Lake Ontario experiences a combination of excess nutrients in nearshore areas and nutrient decline in open waters. Too much phosphorus in the nearshore causes excessive algae growth, while low levels offshore affect the entire food web. Phosphorus from fertilizers, detergents, and organic waste promotes algal blooms that deplete oxygen in the water and harm aquatic life. Stormwater runoff carries oil, grease, salt, and pollutants directly into waterways. Canada.caGreen Venture

We've seen what happens when this goes wrong. In 2014, a toxic algal bloom shut down the drinking water supply for half a million people in Toledo, Ohio — a Lake Erie community not very different from ours. That's not a distant cautionary tale. That's the direction we're heading if we ignore the warning signs.

Here's what I'll do:

I'll push for a dedicated state fund for agricultural runoff reduction in Lake Ontario shoreline counties. The phosphorus coming off farm fields is a major driver of nearshore algae problems, and we can address it through incentivized cover cropping, buffer zone programs, and smarter fertilizer timing — without putting farmers out of business. I'll bring farmers and environmentalists to the same table and find the middle ground.

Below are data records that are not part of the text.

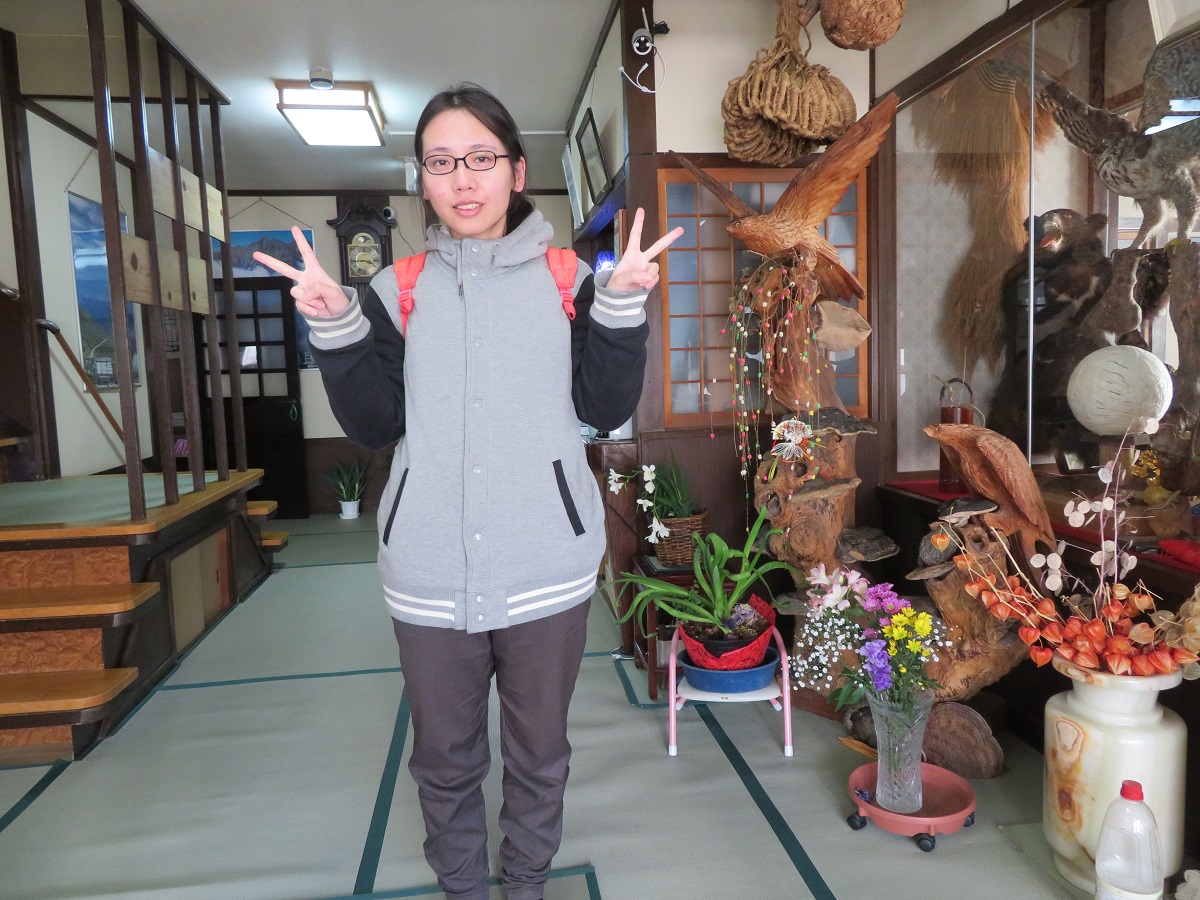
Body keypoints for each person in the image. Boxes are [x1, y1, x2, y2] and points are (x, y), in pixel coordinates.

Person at [253, 82, 682, 900]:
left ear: (516, 171)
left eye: (481, 157)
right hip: (427, 572)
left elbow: (604, 407)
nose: (463, 178)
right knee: (443, 759)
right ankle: (462, 887)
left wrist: (622, 306)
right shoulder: (395, 290)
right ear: (422, 179)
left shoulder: (570, 280)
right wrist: (337, 326)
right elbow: (376, 426)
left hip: (546, 566)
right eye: (441, 161)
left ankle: (525, 884)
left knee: (539, 753)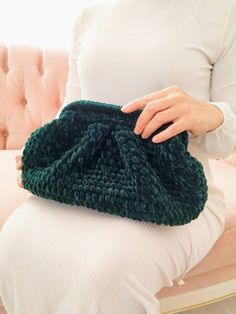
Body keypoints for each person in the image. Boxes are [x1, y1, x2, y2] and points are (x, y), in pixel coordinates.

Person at [1, 0, 236, 313]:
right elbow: (71, 113)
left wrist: (209, 114)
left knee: (104, 279)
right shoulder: (90, 17)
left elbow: (226, 140)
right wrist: (45, 152)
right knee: (14, 242)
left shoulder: (224, 13)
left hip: (175, 192)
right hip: (86, 181)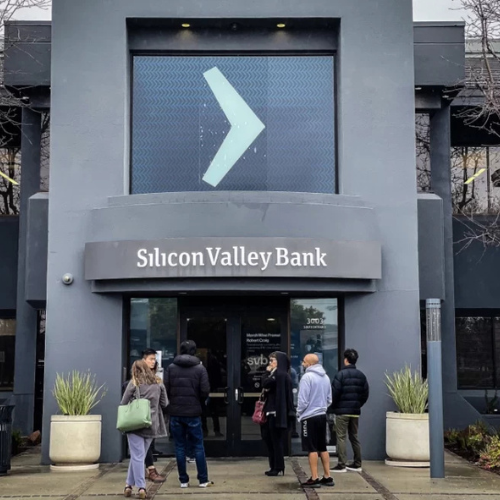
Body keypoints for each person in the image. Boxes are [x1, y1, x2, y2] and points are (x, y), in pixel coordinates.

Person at [165, 340, 213, 488]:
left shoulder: (171, 368)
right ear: (194, 351)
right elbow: (205, 391)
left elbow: (165, 389)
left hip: (176, 412)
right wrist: (199, 402)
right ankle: (203, 480)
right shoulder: (200, 368)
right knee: (198, 446)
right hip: (193, 412)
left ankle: (183, 480)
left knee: (179, 447)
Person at [121, 360, 168, 499]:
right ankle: (128, 485)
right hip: (151, 424)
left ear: (134, 370)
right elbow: (165, 403)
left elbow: (123, 402)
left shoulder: (134, 383)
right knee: (139, 456)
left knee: (137, 456)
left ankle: (141, 487)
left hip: (135, 424)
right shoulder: (158, 383)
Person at [297, 354, 334, 488]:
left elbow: (303, 400)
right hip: (322, 415)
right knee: (322, 447)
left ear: (310, 364)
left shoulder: (307, 377)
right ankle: (327, 476)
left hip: (309, 417)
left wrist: (299, 413)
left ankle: (314, 478)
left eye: (304, 362)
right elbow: (329, 399)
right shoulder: (326, 377)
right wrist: (322, 408)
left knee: (311, 448)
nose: (303, 364)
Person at [330, 349, 369, 473]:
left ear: (345, 360)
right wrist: (357, 405)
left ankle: (341, 464)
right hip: (355, 411)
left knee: (341, 437)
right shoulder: (361, 376)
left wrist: (334, 407)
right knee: (354, 437)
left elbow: (334, 393)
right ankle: (357, 463)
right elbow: (365, 394)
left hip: (342, 411)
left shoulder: (340, 375)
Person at [261, 351, 294, 477]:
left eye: (272, 360)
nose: (270, 363)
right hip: (271, 411)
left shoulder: (279, 375)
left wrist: (266, 372)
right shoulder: (278, 375)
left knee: (275, 440)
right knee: (269, 439)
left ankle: (277, 466)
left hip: (276, 412)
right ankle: (274, 465)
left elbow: (266, 383)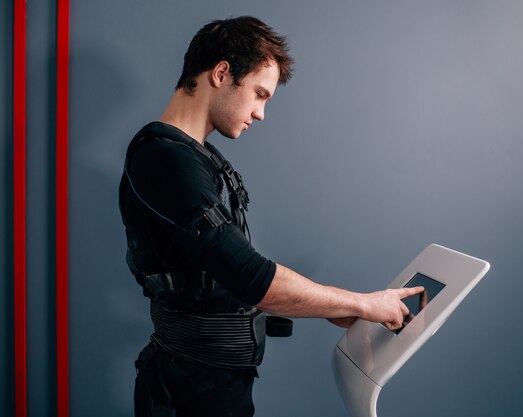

I'll advocate for upgrades to municipal stormwater systems in Wayne County towns. When it rains hard in Sodus or Williamson, what runs off the streets goes somewhere. Right now in too many places, it goes straight to the lake.

I'll fight to keep the IJC accountable not just for water levels but for water quality, and I'll push for state investment in water quality monitoring infrastructure along the Wayne County shoreline so we catch problems early instead of after the damage is done.

And I'll make sure the state's Clean Water Infrastructure Act dollars actually reach rural counties like ours — because too often that money gets captured by larger municipalities with more lobbyists and better grant writers.